From an outdoor lover’s perspective, Australia is a great country to visit and explore. Across the country’s different climates, a variety of habitats both on land and at sea support groups of animals that, in many cases, cannot be found anywhere else in the world.
Some of these creatures can cause great harm and it is important to recognise them. The following is a list of the most dangerous Australian animals: box jellyfish, honey bees, Irukandji, bull sharks, eastern brown snake, saltwater crocodiles, Sydney funnel web spider, blue-ringed octopus, coastal taipan and the common death adder. This list is a result of an analysis based on the combination of how threatening they are to humans plus the chances of bumping into them.
Similarly, there are cone shells, spotted brown snakes, mulga snakes, red-bellied black snakes, tiger sharks, tiger snakes, great white sharks, yellow-bellied sea snakes, blue bottles, common lionfish, and marine stingers. And the list can go on and on and on.
So, what do you consider a dangerous Australian animal?

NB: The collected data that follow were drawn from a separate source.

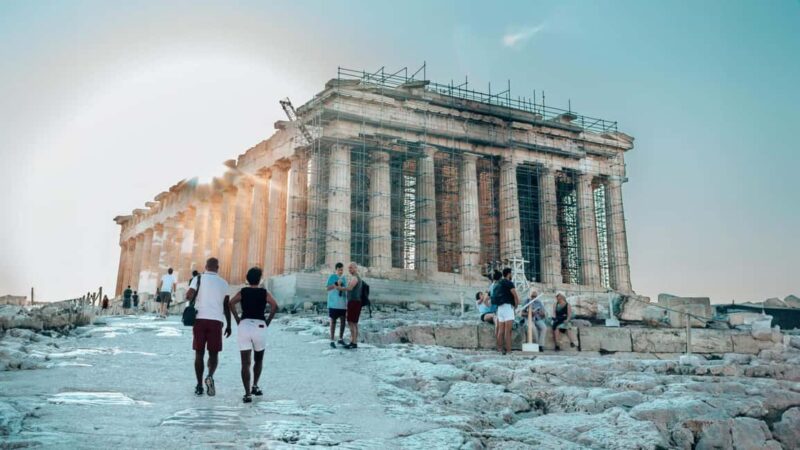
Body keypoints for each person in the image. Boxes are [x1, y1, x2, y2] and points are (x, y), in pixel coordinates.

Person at [229, 267, 278, 403]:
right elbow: (274, 305)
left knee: (245, 362)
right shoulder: (264, 292)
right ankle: (255, 385)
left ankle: (247, 394)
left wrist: (237, 319)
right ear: (260, 279)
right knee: (259, 359)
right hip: (260, 326)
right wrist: (267, 321)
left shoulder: (243, 291)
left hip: (244, 325)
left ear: (247, 279)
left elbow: (231, 303)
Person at [185, 257, 232, 397]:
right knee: (214, 353)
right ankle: (210, 375)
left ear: (206, 266)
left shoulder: (198, 279)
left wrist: (190, 296)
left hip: (200, 319)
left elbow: (189, 296)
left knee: (199, 353)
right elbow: (226, 305)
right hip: (216, 321)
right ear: (218, 268)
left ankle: (199, 385)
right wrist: (229, 325)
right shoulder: (224, 283)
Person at [491, 268, 519, 355]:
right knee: (508, 331)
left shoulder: (498, 283)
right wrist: (516, 305)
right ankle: (509, 351)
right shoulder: (509, 283)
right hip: (507, 308)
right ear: (509, 274)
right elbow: (515, 295)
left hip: (500, 309)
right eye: (511, 274)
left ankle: (499, 349)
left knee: (501, 330)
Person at [338, 262, 363, 349]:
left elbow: (350, 288)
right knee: (354, 323)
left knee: (351, 322)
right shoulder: (356, 278)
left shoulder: (355, 278)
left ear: (356, 268)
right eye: (349, 268)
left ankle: (353, 342)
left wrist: (340, 288)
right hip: (355, 302)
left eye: (351, 268)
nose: (349, 270)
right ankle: (354, 342)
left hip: (354, 302)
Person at [326, 262, 347, 348]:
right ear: (336, 270)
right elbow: (327, 288)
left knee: (343, 321)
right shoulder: (332, 277)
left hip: (342, 303)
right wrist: (336, 284)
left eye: (342, 270)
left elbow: (345, 289)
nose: (340, 271)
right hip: (333, 303)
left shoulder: (344, 278)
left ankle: (340, 339)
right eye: (339, 270)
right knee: (333, 321)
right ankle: (332, 340)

I am considering the most dangerous animals based on how many human attacks or deaths per year they cause and how likely an attack is. Plus how severe it can be for a human being.
All about reputation
Some animals deserve their reputation, however, some others do not. For instance, great white sharks are responsible for an average of just one death annually around the globe. The opposite happens with the stinging stonefish. “It produces such mind-blowing agony that the body goes into shock and the person dies,” says associate professor Bryan Fry, a venom researcher at the University of Queensland, in Brisbane.
Talking about reputation… the inland Taipan
The most venomous snake in the world, the inland taipan, lives in Queensland’s South West. In spite of its reputation, there are no recorded deaths until this date caused by inland taipans because it is challenging to find. Therefore, inland taipans use their venom to kill rodents instantly, not giving them any chance to run away.
Why are honey bees on the list of most dangerous Australian animals?
Honey bees do not bite. However, they will deliver a painful sting in order to defend their colony. As a result, the venom from a honey bee sting can cause a severe allergic reaction that requires immediate medical attention.
Actually, honey bees cause twice the number of Hospital admissions as snake bites and the same number of deaths. And considering how close they can be to people, they are considered a threat to public health.
Embrace or worry?
It is undeniable that Australia is packed with dangerous animals. However, we should embrace the diversity of Australian wilderness, which is full of captivating colours, sounds, smells, and behaviours. If it wouldn’t be dangerous, it wouldn’t be Australia.